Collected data

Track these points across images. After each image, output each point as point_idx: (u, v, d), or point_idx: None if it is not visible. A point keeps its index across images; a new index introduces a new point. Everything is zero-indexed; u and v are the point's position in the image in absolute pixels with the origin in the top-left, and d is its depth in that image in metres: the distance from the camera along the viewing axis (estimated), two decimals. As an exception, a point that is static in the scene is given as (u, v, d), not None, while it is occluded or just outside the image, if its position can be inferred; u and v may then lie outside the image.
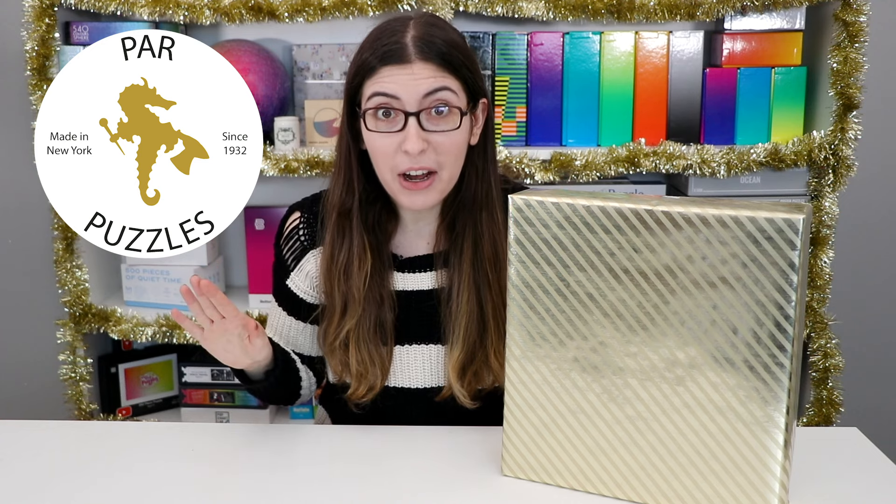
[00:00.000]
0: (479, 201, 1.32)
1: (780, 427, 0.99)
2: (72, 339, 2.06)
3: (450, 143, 1.25)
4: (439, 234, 1.36)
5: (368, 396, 1.34)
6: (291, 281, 1.39)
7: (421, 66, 1.22)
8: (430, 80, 1.23)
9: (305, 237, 1.39)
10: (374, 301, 1.32)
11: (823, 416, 2.01)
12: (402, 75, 1.22)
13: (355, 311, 1.32)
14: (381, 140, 1.25)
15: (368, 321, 1.32)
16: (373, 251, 1.32)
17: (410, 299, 1.35)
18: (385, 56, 1.23)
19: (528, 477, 1.13)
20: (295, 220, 1.40)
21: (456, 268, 1.32)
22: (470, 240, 1.32)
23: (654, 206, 1.00)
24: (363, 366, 1.32)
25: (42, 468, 1.19)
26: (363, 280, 1.31)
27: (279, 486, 1.13)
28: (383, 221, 1.35)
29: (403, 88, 1.22)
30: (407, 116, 1.22)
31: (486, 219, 1.32)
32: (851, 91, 1.87)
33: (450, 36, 1.27)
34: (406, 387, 1.36)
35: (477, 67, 1.31)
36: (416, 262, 1.36)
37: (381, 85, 1.23)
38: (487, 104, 1.33)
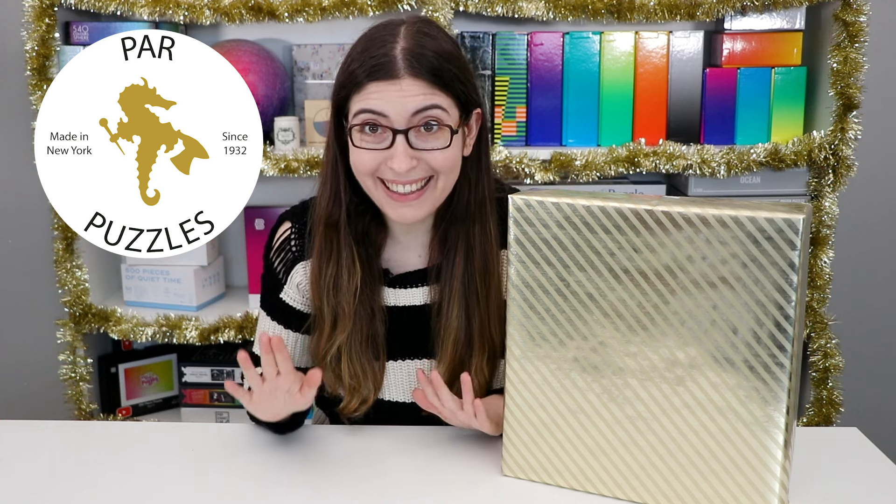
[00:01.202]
0: (472, 214, 1.28)
1: (780, 427, 0.99)
2: (72, 339, 2.06)
3: (442, 159, 1.20)
4: (433, 248, 1.32)
5: (361, 410, 1.30)
6: (285, 294, 1.34)
7: (410, 83, 1.17)
8: (420, 97, 1.17)
9: (296, 248, 1.34)
10: (364, 315, 1.28)
11: (823, 416, 2.01)
12: (391, 91, 1.17)
13: (346, 325, 1.28)
14: (366, 155, 1.20)
15: (360, 335, 1.28)
16: (362, 264, 1.28)
17: (402, 315, 1.32)
18: (372, 70, 1.17)
19: (528, 477, 1.13)
20: (286, 231, 1.35)
21: (447, 282, 1.29)
22: (462, 253, 1.28)
23: (654, 206, 1.00)
24: (356, 380, 1.29)
25: (42, 468, 1.18)
26: (353, 294, 1.27)
27: (279, 486, 1.13)
28: (372, 233, 1.31)
29: (391, 106, 1.17)
30: (395, 134, 1.18)
31: (478, 232, 1.28)
32: (851, 91, 1.87)
33: (441, 46, 1.21)
34: (398, 401, 1.34)
35: (470, 77, 1.25)
36: (407, 278, 1.32)
37: (367, 102, 1.18)
38: (481, 114, 1.28)
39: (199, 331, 2.00)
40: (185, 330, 2.00)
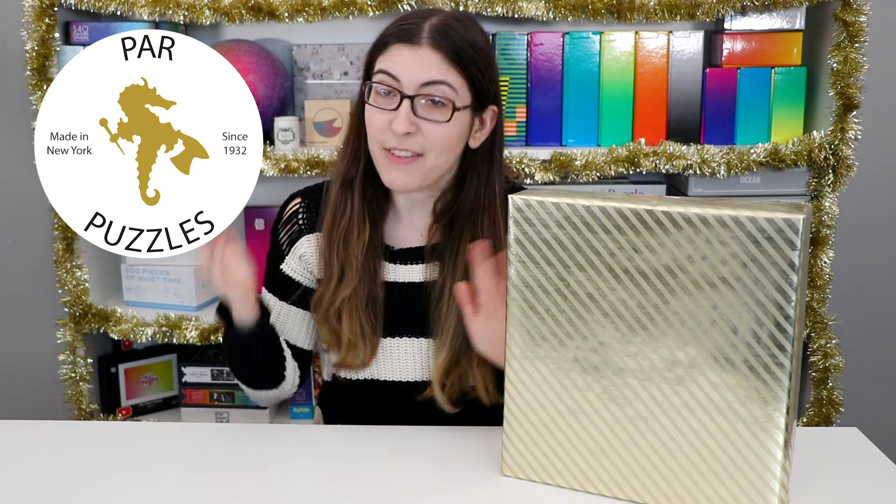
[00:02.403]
0: (482, 205, 1.32)
1: (780, 427, 0.99)
2: (72, 339, 2.06)
3: (439, 133, 1.26)
4: (434, 231, 1.36)
5: (357, 365, 1.36)
6: (286, 265, 1.41)
7: (428, 52, 1.24)
8: (433, 69, 1.24)
9: (304, 221, 1.41)
10: (368, 272, 1.34)
11: (823, 416, 2.01)
12: (408, 56, 1.24)
13: (352, 279, 1.33)
14: (375, 114, 1.27)
15: (363, 293, 1.34)
16: (371, 222, 1.34)
17: (401, 291, 1.36)
18: (399, 34, 1.26)
19: (528, 477, 1.13)
20: (295, 205, 1.43)
21: (450, 267, 1.32)
22: (468, 240, 1.31)
23: (654, 206, 1.00)
24: (355, 336, 1.34)
25: (42, 468, 1.18)
26: (361, 248, 1.33)
27: (279, 487, 1.13)
28: (380, 198, 1.37)
29: (405, 70, 1.24)
30: (402, 98, 1.24)
31: (487, 223, 1.32)
32: (851, 91, 1.87)
33: (471, 35, 1.28)
34: (393, 380, 1.37)
35: (492, 72, 1.31)
36: (407, 254, 1.37)
37: (386, 63, 1.26)
38: (497, 113, 1.33)
39: (199, 331, 2.00)
40: (185, 330, 2.00)
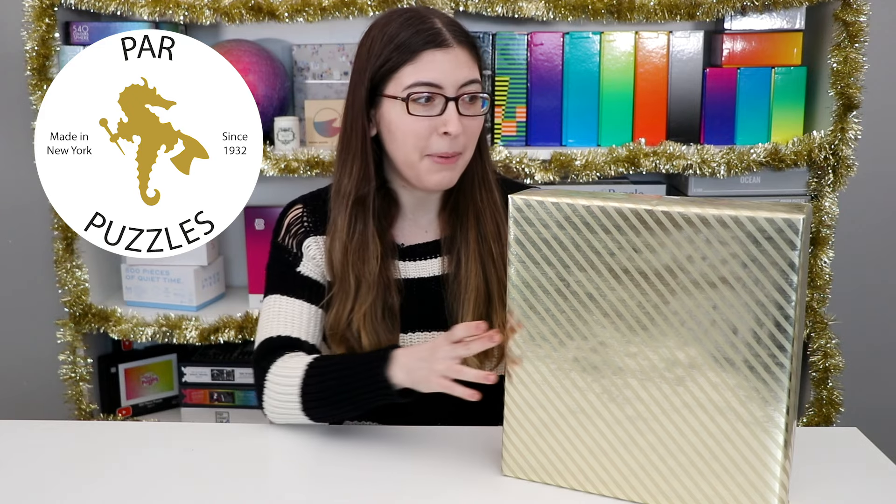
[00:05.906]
0: (478, 181, 1.36)
1: (780, 427, 0.99)
2: (72, 339, 2.06)
3: (476, 127, 1.30)
4: (440, 221, 1.39)
5: None
6: (303, 266, 1.37)
7: (459, 51, 1.27)
8: (466, 68, 1.27)
9: (309, 223, 1.38)
10: (383, 285, 1.34)
11: (823, 416, 2.01)
12: (445, 62, 1.25)
13: (368, 295, 1.32)
14: (416, 124, 1.26)
15: (380, 305, 1.33)
16: (381, 237, 1.35)
17: (413, 287, 1.37)
18: (429, 39, 1.25)
19: (528, 477, 1.13)
20: (297, 210, 1.40)
21: (462, 246, 1.35)
22: (472, 217, 1.35)
23: (654, 206, 1.00)
24: (373, 347, 1.32)
25: (42, 468, 1.18)
26: (377, 260, 1.33)
27: (279, 486, 1.13)
28: (387, 208, 1.37)
29: (445, 76, 1.25)
30: (447, 101, 1.26)
31: (485, 196, 1.36)
32: (851, 91, 1.87)
33: None
34: None
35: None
36: (417, 250, 1.39)
37: (423, 73, 1.25)
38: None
39: (199, 331, 2.00)
40: (185, 330, 2.00)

### INSTRUCTIONS FOR THE TASK
Could every entry above be printed again exactly, images excluded?

### RESPONSE AREA
Track these points across images. After each image, output each point as point_idx: (u, v, d), or point_idx: None if it is not visible. A point keeps its index across images; a new index introduces a new point. Everything is zero-indexed; u and v are the point's position in the image in absolute pixels with the origin in the top-left, and d is its depth in that image in metres: the distance from the camera along the viewing axis (estimated), two decimals. As an exception, a point that is static in the scene is given as (u, v, d), not None, while it is occluded or just outside the image, if its position can be inferred; u and v may then lie outside the image.
[00:00.000]
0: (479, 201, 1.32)
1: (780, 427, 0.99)
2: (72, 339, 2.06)
3: (450, 143, 1.25)
4: (439, 234, 1.36)
5: (368, 396, 1.34)
6: (291, 281, 1.39)
7: (421, 66, 1.22)
8: (430, 80, 1.23)
9: (305, 237, 1.39)
10: (374, 301, 1.32)
11: (823, 416, 2.01)
12: (402, 75, 1.22)
13: (355, 311, 1.32)
14: (381, 140, 1.25)
15: (368, 321, 1.32)
16: (373, 251, 1.32)
17: (410, 299, 1.35)
18: (385, 56, 1.23)
19: (528, 477, 1.13)
20: (295, 220, 1.40)
21: (456, 268, 1.32)
22: (470, 240, 1.32)
23: (654, 206, 1.00)
24: (363, 366, 1.32)
25: (42, 468, 1.19)
26: (363, 280, 1.31)
27: (279, 486, 1.13)
28: (383, 221, 1.35)
29: (403, 88, 1.22)
30: (407, 116, 1.22)
31: (486, 219, 1.32)
32: (851, 91, 1.87)
33: (450, 36, 1.27)
34: (406, 387, 1.36)
35: (477, 67, 1.31)
36: (416, 262, 1.36)
37: (381, 85, 1.23)
38: (487, 104, 1.33)
[00:01.202]
0: (472, 214, 1.28)
1: (780, 427, 0.99)
2: (72, 339, 2.06)
3: (442, 159, 1.20)
4: (433, 248, 1.32)
5: (361, 410, 1.30)
6: (285, 294, 1.34)
7: (410, 83, 1.17)
8: (420, 97, 1.17)
9: (296, 248, 1.34)
10: (364, 315, 1.28)
11: (823, 416, 2.01)
12: (391, 91, 1.17)
13: (346, 325, 1.28)
14: (366, 155, 1.20)
15: (360, 335, 1.28)
16: (362, 264, 1.28)
17: (402, 315, 1.32)
18: (372, 70, 1.17)
19: (528, 477, 1.13)
20: (286, 231, 1.35)
21: (447, 282, 1.29)
22: (462, 253, 1.28)
23: (654, 206, 1.00)
24: (356, 380, 1.29)
25: (42, 468, 1.18)
26: (353, 294, 1.27)
27: (279, 486, 1.13)
28: (372, 233, 1.31)
29: (391, 106, 1.17)
30: (395, 134, 1.18)
31: (478, 232, 1.28)
32: (851, 91, 1.87)
33: (441, 46, 1.21)
34: (398, 401, 1.34)
35: (470, 77, 1.25)
36: (407, 278, 1.32)
37: (367, 102, 1.18)
38: (481, 114, 1.28)
39: (199, 331, 2.00)
40: (185, 330, 2.00)
[00:02.403]
0: (482, 205, 1.32)
1: (780, 427, 0.99)
2: (72, 339, 2.06)
3: (439, 133, 1.26)
4: (434, 231, 1.36)
5: (357, 365, 1.36)
6: (286, 265, 1.41)
7: (428, 52, 1.24)
8: (433, 69, 1.24)
9: (304, 221, 1.41)
10: (368, 272, 1.34)
11: (823, 416, 2.01)
12: (408, 56, 1.24)
13: (352, 279, 1.33)
14: (375, 114, 1.27)
15: (363, 293, 1.34)
16: (371, 222, 1.34)
17: (401, 291, 1.36)
18: (399, 34, 1.26)
19: (528, 477, 1.13)
20: (295, 205, 1.43)
21: (450, 267, 1.32)
22: (468, 240, 1.31)
23: (654, 206, 1.00)
24: (355, 336, 1.34)
25: (42, 468, 1.18)
26: (361, 248, 1.33)
27: (279, 487, 1.13)
28: (380, 198, 1.37)
29: (405, 70, 1.24)
30: (402, 98, 1.24)
31: (487, 223, 1.32)
32: (851, 91, 1.87)
33: (471, 35, 1.28)
34: (393, 380, 1.37)
35: (492, 72, 1.31)
36: (407, 254, 1.37)
37: (386, 63, 1.26)
38: (497, 113, 1.33)
39: (199, 331, 2.00)
40: (185, 330, 2.00)
[00:05.906]
0: (478, 181, 1.36)
1: (780, 427, 0.99)
2: (72, 339, 2.06)
3: (476, 127, 1.30)
4: (440, 221, 1.39)
5: None
6: (303, 266, 1.37)
7: (459, 51, 1.27)
8: (466, 68, 1.27)
9: (309, 223, 1.38)
10: (383, 285, 1.34)
11: (823, 416, 2.01)
12: (445, 62, 1.25)
13: (368, 295, 1.32)
14: (416, 124, 1.26)
15: (380, 305, 1.33)
16: (381, 237, 1.35)
17: (413, 287, 1.37)
18: (429, 39, 1.25)
19: (528, 477, 1.13)
20: (297, 210, 1.40)
21: (462, 246, 1.35)
22: (472, 217, 1.35)
23: (654, 206, 1.00)
24: (373, 347, 1.32)
25: (42, 468, 1.18)
26: (377, 260, 1.33)
27: (279, 486, 1.13)
28: (387, 208, 1.37)
29: (445, 76, 1.25)
30: (447, 101, 1.26)
31: (485, 196, 1.36)
32: (851, 91, 1.87)
33: None
34: None
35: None
36: (417, 250, 1.39)
37: (423, 73, 1.25)
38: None
39: (199, 331, 2.00)
40: (185, 330, 2.00)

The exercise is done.